Can't answer if your wastegate is malfunctioning but on many fixed wastegate turbos with constant speed props, the prop efficiency climbs during the takeoff roll and the MP creeps higher as speed is gained because the prop isn't working as hard.
If you had a need for absolute full power for a takeoff in the Turbo Seminole you'd push until you were about 2" below overboost and then leave it there. By the time you were airborne you'd be flirting with overboost.
Which is why on the checklist the owner had a normal-takeoff MP number and then listed the Max below that for maximum performance. We usually took off about three to four inches below overboost to give the system the ability to rise and not actually hit the overboost light, if plenty of runway was available.
If you really wanted every last bit out of it I suppose you could go right up to just below overboost and then start easing it back as the speed came on, but you'd have to have some time in the thing to know how quickly that would happen and keep coming back with it as you took off and climbed out, gaining speed.

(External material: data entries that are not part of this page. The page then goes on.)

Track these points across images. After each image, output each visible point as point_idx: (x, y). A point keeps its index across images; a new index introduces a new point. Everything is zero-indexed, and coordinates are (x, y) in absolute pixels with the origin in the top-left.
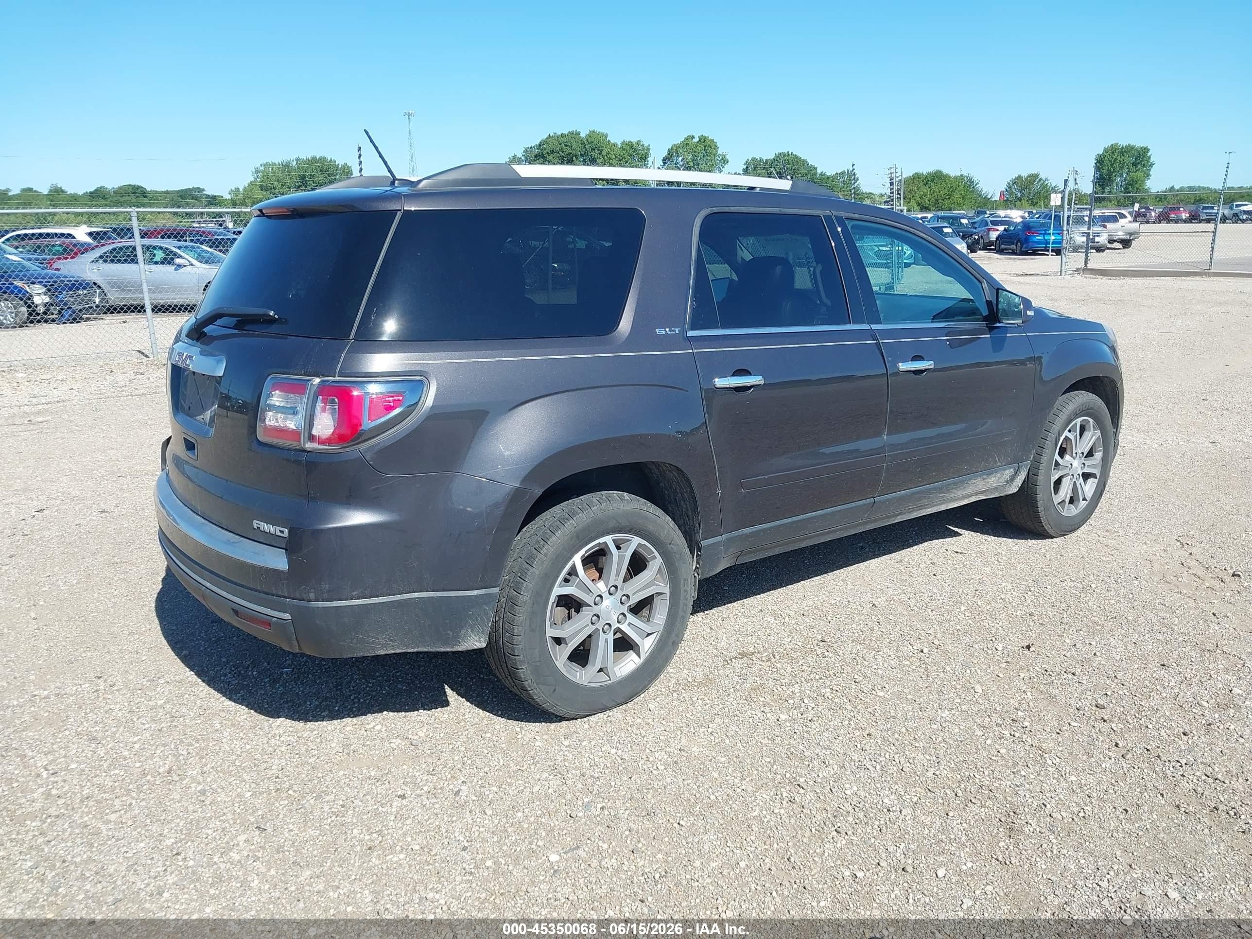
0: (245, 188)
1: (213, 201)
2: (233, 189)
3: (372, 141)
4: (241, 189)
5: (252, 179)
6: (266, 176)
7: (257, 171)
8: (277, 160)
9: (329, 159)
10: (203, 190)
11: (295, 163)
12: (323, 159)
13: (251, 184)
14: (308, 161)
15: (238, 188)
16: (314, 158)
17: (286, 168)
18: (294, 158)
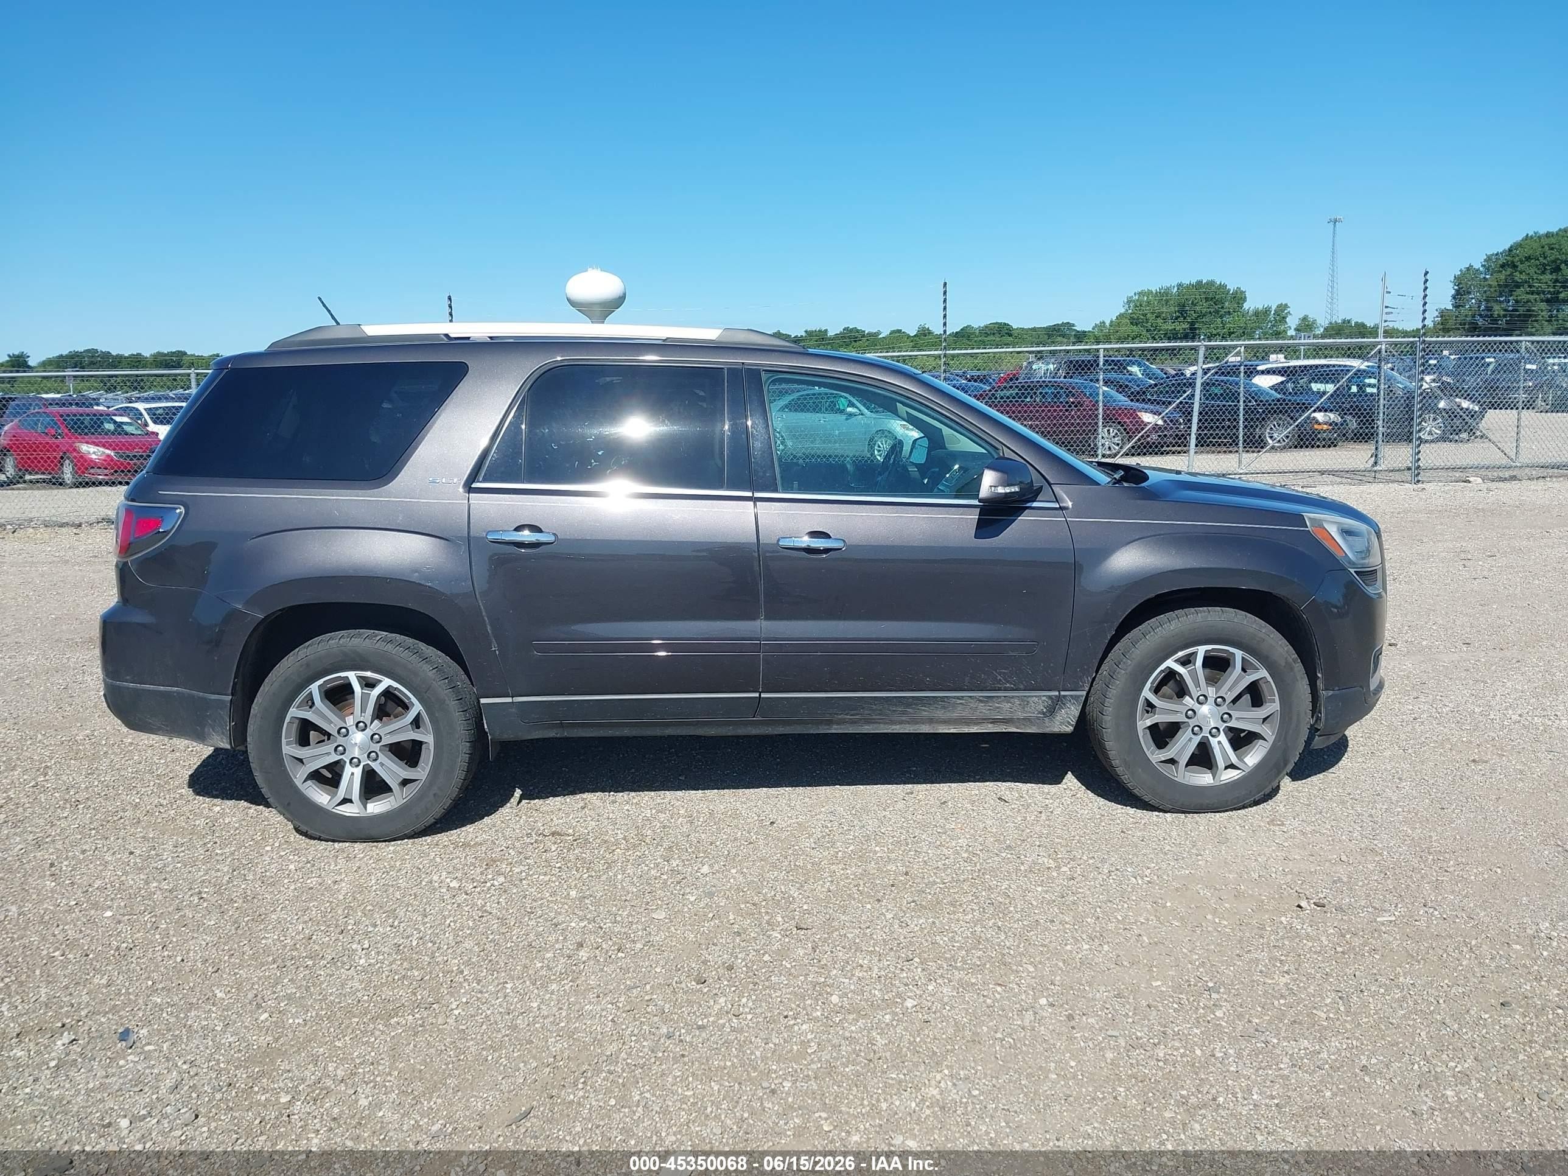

Doing the ME CFI ride in that thing and prep, one of your jobs was to keep the overboost from happening. Almost every student would "touch" the light sooner or later during some maneuver. OEI approach and they need more power, landings in gusty conditions and they need more power, inattentiveness on a takeoff, something. You were always on guard for it and ready to either verbally correct it if it was mild, or physically grab their hands and pull the throttles back if they really were headed for overdoing it.
Even DPEs will ask the owner to remind them of the limits the owner likes before heading out with someone for a checkride. Nobody ever wanted to hurt the airplane. Real easy to do with a fixed wastegate system like that.